Shabbat reminds me of Mork's cuss word.
"the result of undervaluing life, especially nonhuman life."
So true. But dangerous for a prog! Yes, let's start valuing life, all life, like, life in the womb, you know, babies. And nonhuman life, especially all the life-giving life, the domesticated animals from which so many have become so sadly disconnected. Listen up, vegans.
“It’s not enough to impose laws. Do we solve [climate change] through technocratic solutions and policy, or do we solve it through new cultural, even spiritual approaches?"
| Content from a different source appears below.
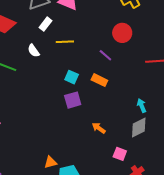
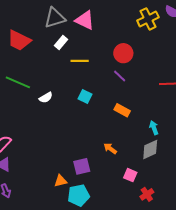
red circle: (122, 33) -> (123, 53), moved
white semicircle: (34, 51) -> (46, 98), moved, turned -88
orange rectangle: (99, 80) -> (122, 110), moved
purple square: (73, 100) -> (82, 166), moved

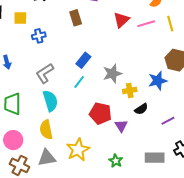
I'm doing my part, having decided not to get that private jet. But the spiritual approach I really recommend is to stop worrying. Progs! We're gonna be fine! Chill! Of course, that would mean giving up the compulsion to "impose laws."
This is just progressivism dressed up as pseudo-religion. Both Reform and Conservative Judaism long ago replaced authentic observance with progressive ideology, twisting, cherry-picking, and shoehorning certain ideas from Judaism into somehow supporting their preconceived agenda. The point of Shabbat is not to reduce our carbon footprint. (In fact, Orthodox Jews typically leave lights and an oven or hotplate on for 25 hours during Shabbat, never mind all the cooking and preparation that goes on the day before.) It's a spiritual retreat from the day-to-day activities to be with family and community, and to pray and study with the community.
Of course, that would mean giving up the compulsion to "impose laws."
Which would mean giving up being a prog.
I'm not radical or spiritual. I'm mostly aesthetical.
Nothing I've read here makes me question my own preferences and practices or tempts me to change my ways, but it's interesting to find out what others do with their itches.
The Left is continuing to switch places with the Right of my youth.
This guy wants to make the Sabbos compulsory.
He and his ilk would be the first to scream, "whatabout separation of Church and State, eh?!"
As a youngster, I hated Sunday blue laws. As much as I remember, until 7-eleven came along, nothing much was open on Sunday. To an 8 year old kid, it was Boooooring.
But as a old man approaching 70, it would be nice to live in an America where the old was new again. Does everything have be be almost 24/7? The local Fresh Market supermarket just went to a 7 a.m. opening, to compete with Publix, I suppose. At least Walmart and a few others thought better of being open on Christmas this past year. Not for the religious reason, but it serves a purpose to give your staff a day off after the hectic Christmas pre-week. I began work as a line cook in a family-owned restaurant that served dinner only, 500-800 dinners a night (full dinners, family style, not crap -- we did 1032 dinners on New Year's Eve the year I worked there, from 5 PM to midnight and I expedited behind the line -- none of this standing on the cool side) -- and they were closed on Mondays. When I was a GM at Victoria Station in Fort Lauderdale in the mid 80s, we began opening for lunch. I was told, the mortgage is getting paid 24 hours a day. "We've got cooks on staff, prepping, why not get them to cook lunch too?" Corporate. What don't they know?
“Schorsch isn't saying not to impose it through law. He seems to want coercion and spiritual awakening.”
Well, why not? The First Amendment is pretty much dead now anyway.
I'll be taking off Mondays, if the rabbi doesn't mind.
Shabbat is when I fire up the lawn mower and the leaf blowers, then smoke some pork shoulder on the grill.
Six days of the week a sailor shall work, and do all that he is able.
On the seventh that came the work is the same and pound the rust from the cable.
"Pick something you love just for the pleasure of it. If something brings you unadulterated joy, no matter how small or silly, this is the time to do it...."
OK. But what I love may not meet your definition of fighting climate change.
Lovely, Keith. There is something especially beautiful, and daunting, about being invited to someone else's religious sanctuary as a guest.